:: Job ::
Rewrite all of the data below as a numbered list with no blank lines. Leave the pictures out of your answer.

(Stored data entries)
■ ■ ■ ■
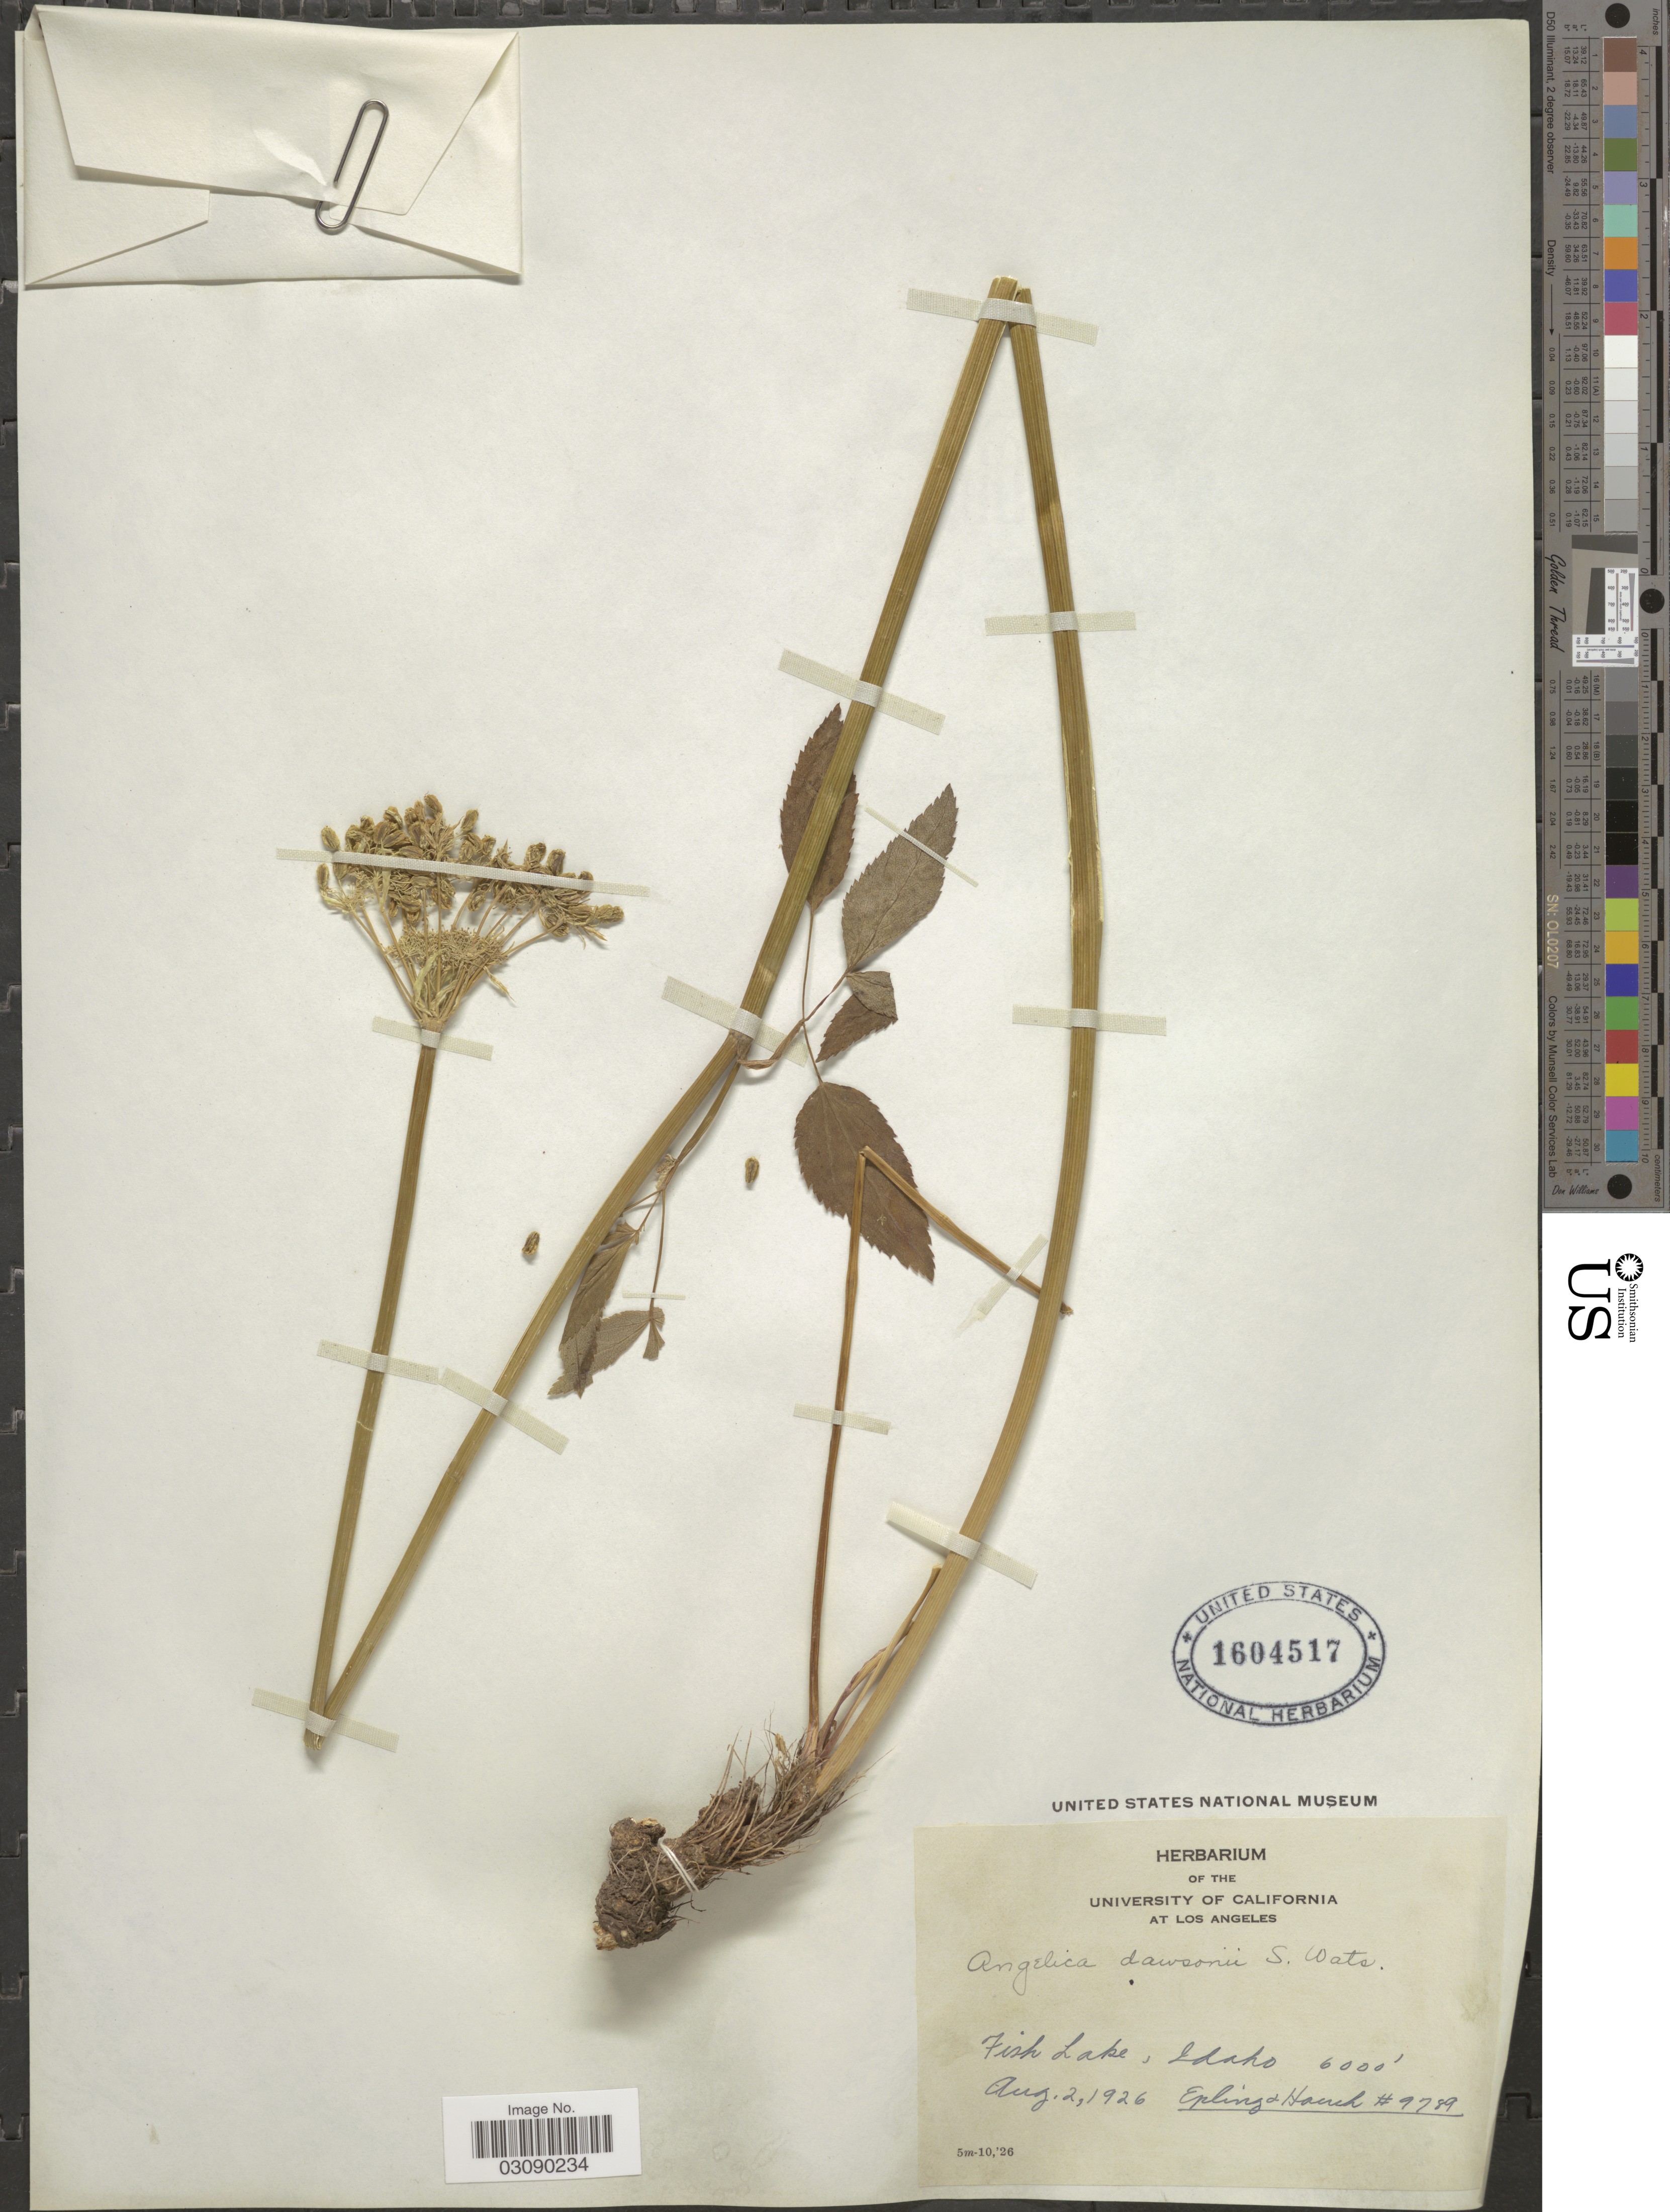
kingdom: Plantae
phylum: Tracheophyta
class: Magnoliopsida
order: Apiales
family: Apiaceae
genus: Angelica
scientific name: Angelica dawsonii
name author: S. Watson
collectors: -- Epling & -. Hauch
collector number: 9789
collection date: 1926-08-02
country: United States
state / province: Idaho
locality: Fish Lake.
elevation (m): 1829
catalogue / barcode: US 1604517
■ ■ ■ ■
:: Right answer ::
1. kingdom: Plantae
2. phylum: Tracheophyta
3. class: Magnoliopsida
4. order: Apiales
5. family: Apiaceae
6. genus: Angelica
7. scientific name: Angelica dawsonii
8. name author: S. Watson
9. collectors: -- Epling & -. Hauch
10. collector number: 9789
11. collection date: 1926-08-02
12. country: United States
13. state / province: Idaho
14. locality: Fish Lake.
15. elevation (m): 1829
16. catalogue / barcode: US 1604517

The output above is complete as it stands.